● **Work request 1**
In the Vladislav Tretiak profile below, at what overall position was Tretiak chosen in the 1983 NHL Draft?
● **Work request 2**
Using the Vladislav Tretiak profile below, explain how Tretiak came to be named to the IIHF Centennial All-Star Team.
● **Work request 3**
Please continue the Vladislav Tretiak profile below, picking up after its final sentence.

Vladislav Tretiak facts for kids
|Hockey Hall of Fame, 1989|
Tretiak in May 2008
|Born||25 April 1952
Orudyevo, Russian SFSR, Soviet Union
|Height||6 ft 0 in (1.83 m)|
|Weight||200 lb (91 kg; 14 st 4 lb)|
|Played for||CSKA Moscow|
|National team||Soviet Union|
|NHL Draft||138th overall, 1983
Vladislav Aleksandrovich Tretiak (born 25 April 1952) is a Russian former goaltender for the Soviet Union national ice hockey team. Considered to be one of the greatest goaltenders in the history of the sport, he was voted one of six players to the International Ice Hockey Federation's (IIHF) Centennial All-Star Team in a poll conducted by a group of 56 experts from 16 countries. He is the current president of the Ice Hockey Federation of Russia and was the general manager of the Russian 2010 Winter Olympic team.

● **Data for review**
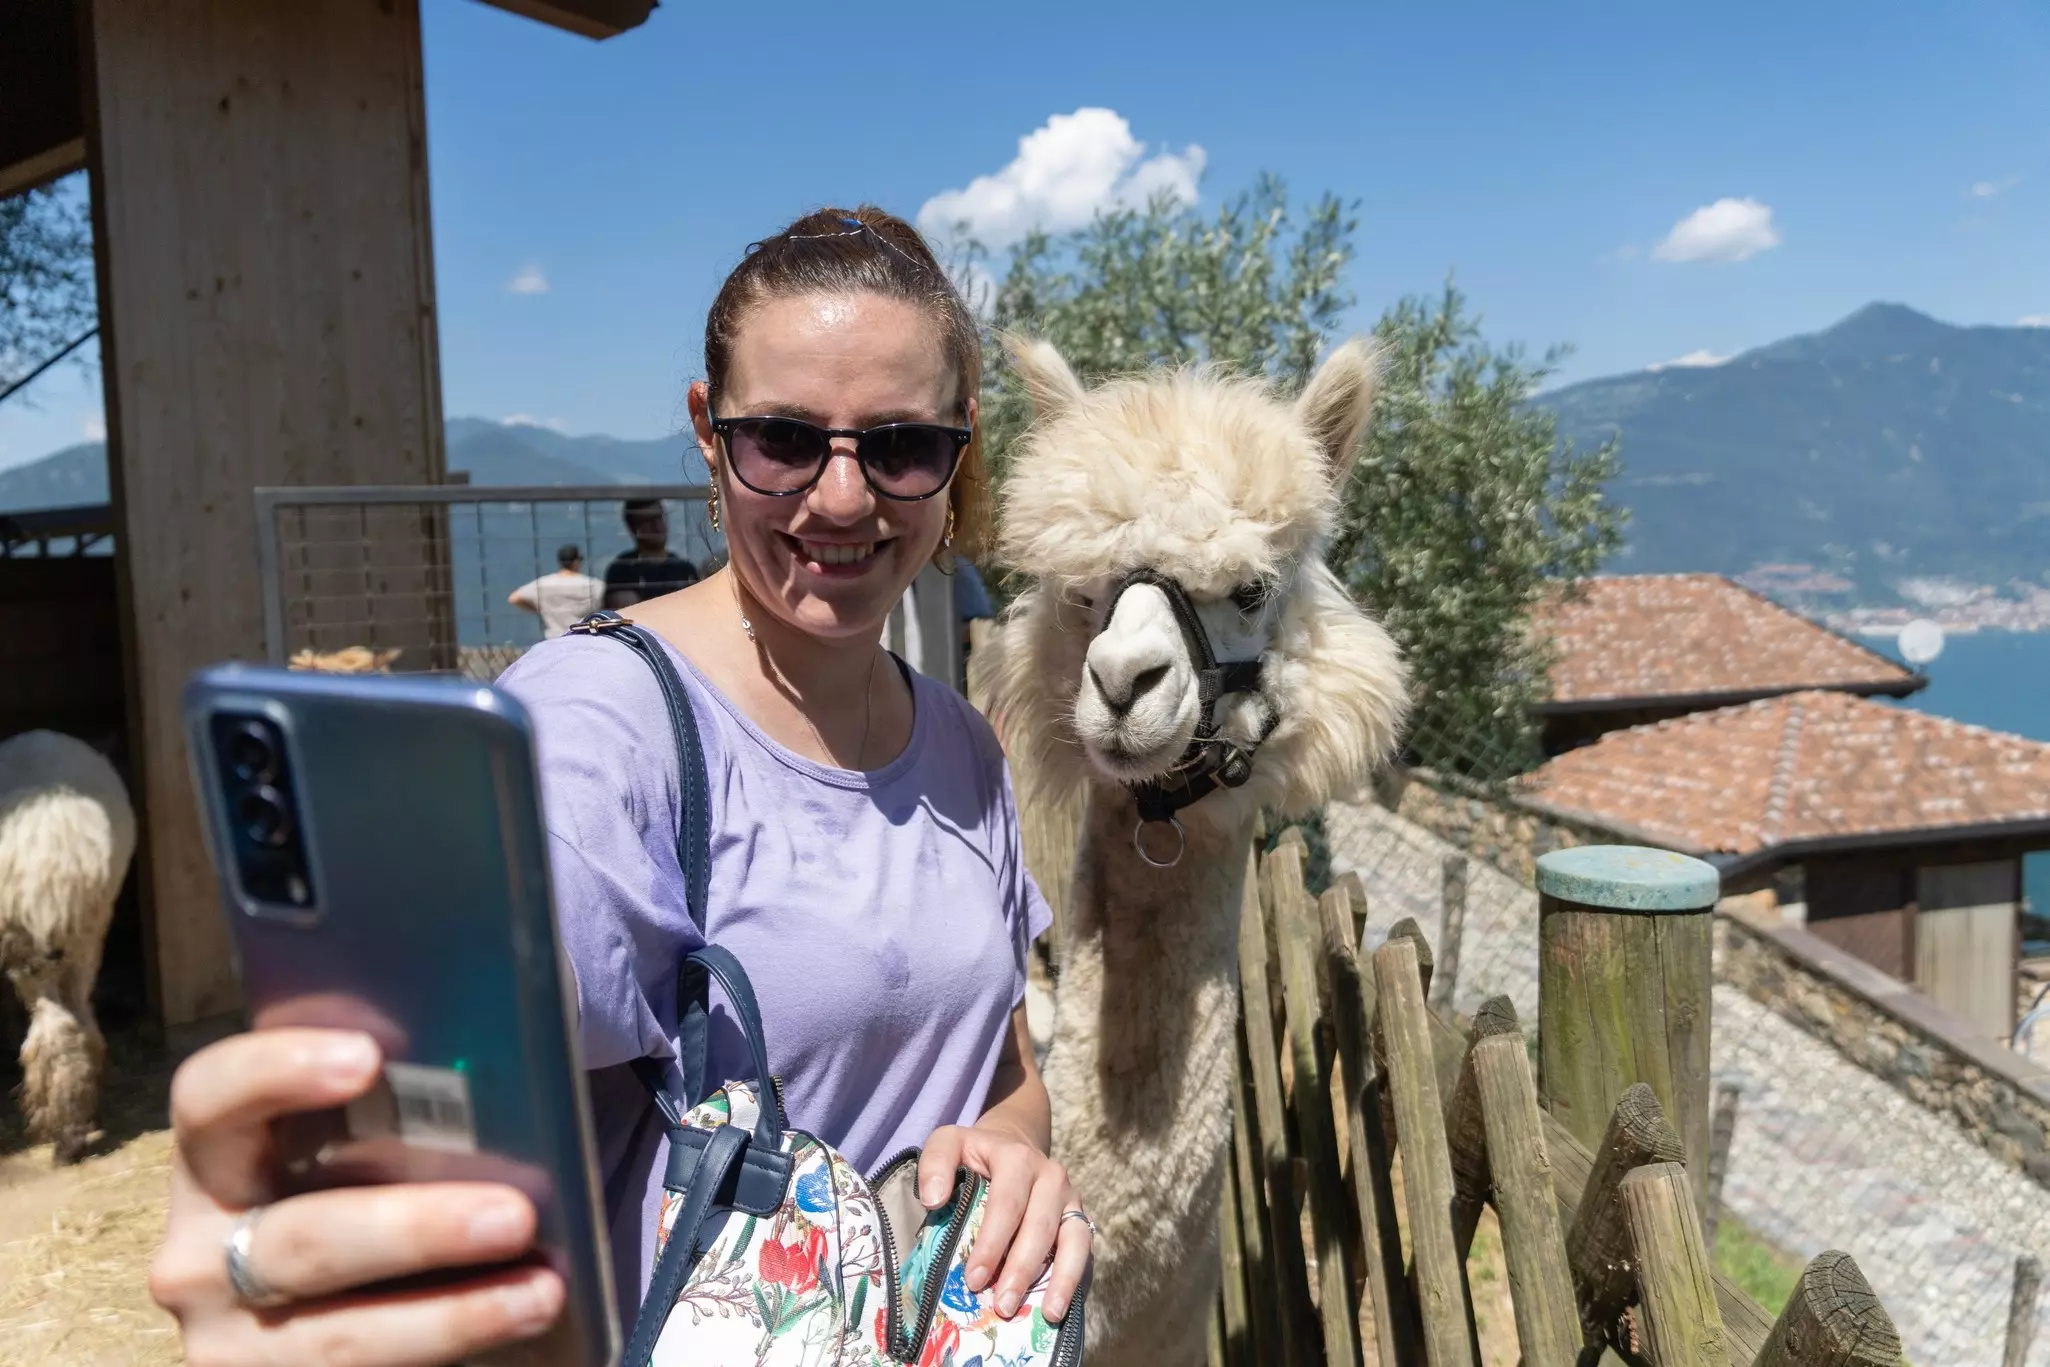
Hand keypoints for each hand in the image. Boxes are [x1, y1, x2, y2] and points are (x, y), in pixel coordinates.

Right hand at [149, 1028, 563, 1366]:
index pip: (208, 1097)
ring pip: (339, 1337)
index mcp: (213, 1160)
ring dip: (452, 1315)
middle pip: (300, 1240)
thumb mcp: (358, 1149)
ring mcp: (229, 1341)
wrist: (330, 1306)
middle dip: (414, 1230)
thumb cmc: (363, 1193)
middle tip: (515, 1214)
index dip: (276, 1071)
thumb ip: (401, 1109)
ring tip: (543, 1292)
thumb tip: (518, 1062)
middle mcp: (200, 1254)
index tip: (368, 1057)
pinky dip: (451, 1348)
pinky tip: (519, 1323)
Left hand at [918, 1122, 1089, 1323]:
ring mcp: (1070, 1199)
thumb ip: (935, 1164)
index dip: (992, 1244)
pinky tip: (1061, 1305)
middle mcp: (1050, 1176)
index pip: (1007, 1204)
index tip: (974, 1279)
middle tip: (1003, 1307)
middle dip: (1022, 1270)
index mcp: (1018, 1158)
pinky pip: (1084, 1250)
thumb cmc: (975, 1154)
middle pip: (1040, 1227)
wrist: (1011, 1144)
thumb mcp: (949, 1144)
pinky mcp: (1080, 1218)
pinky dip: (1076, 1278)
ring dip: (1062, 1279)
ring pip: (1074, 1240)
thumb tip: (933, 1200)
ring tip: (1049, 1314)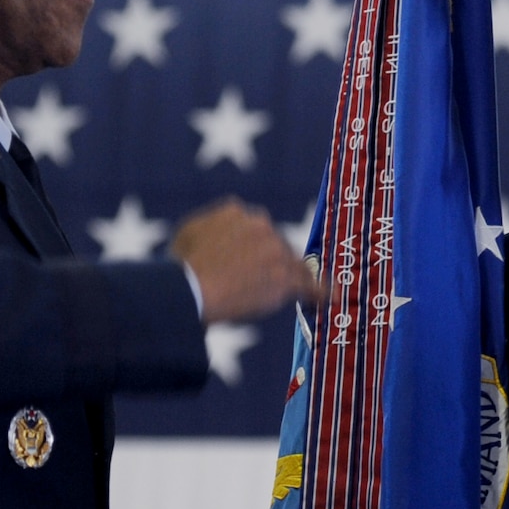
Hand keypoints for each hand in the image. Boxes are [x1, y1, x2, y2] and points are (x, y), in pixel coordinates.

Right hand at [170, 199, 319, 324]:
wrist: (191, 287)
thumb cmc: (181, 267)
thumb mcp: (188, 233)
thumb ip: (208, 228)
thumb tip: (214, 236)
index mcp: (235, 211)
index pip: (253, 227)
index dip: (250, 247)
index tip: (245, 261)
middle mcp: (259, 224)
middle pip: (274, 244)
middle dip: (268, 262)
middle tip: (254, 283)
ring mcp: (275, 249)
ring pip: (290, 263)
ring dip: (291, 277)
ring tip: (294, 292)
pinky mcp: (284, 276)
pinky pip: (308, 283)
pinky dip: (318, 291)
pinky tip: (327, 297)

● **Task output 1**
138th overall.

● **Task output 2**
Tretiak was voted one of six players to the International Ice Hockey Federation's Centennial All-Star Team. The vote was a poll conducted by a group of 56 experts from 16 countries.

● **Task output 3**
Tretiak grew up in a Soviet family, with his parents being from Sumy, Ukrainian Soviet Socialist Republic. His father served 37 years as a military pilot, and his mother was a physical education teacher. Although he initially followed his brother as a swimmer, as a child Tretiak excelled at many sports, and is remembered for his ambition to master all of them. However, like many children of his generation, he loved hockey, and at age 11 entered the Children and Youth Sports School of the Central Sports Club of the Army (known by its abbreviation CSKA). His first trainer was Vitaly Erfilov. He began playing goaltender when he saw that no one else had the desire or courage to play the position.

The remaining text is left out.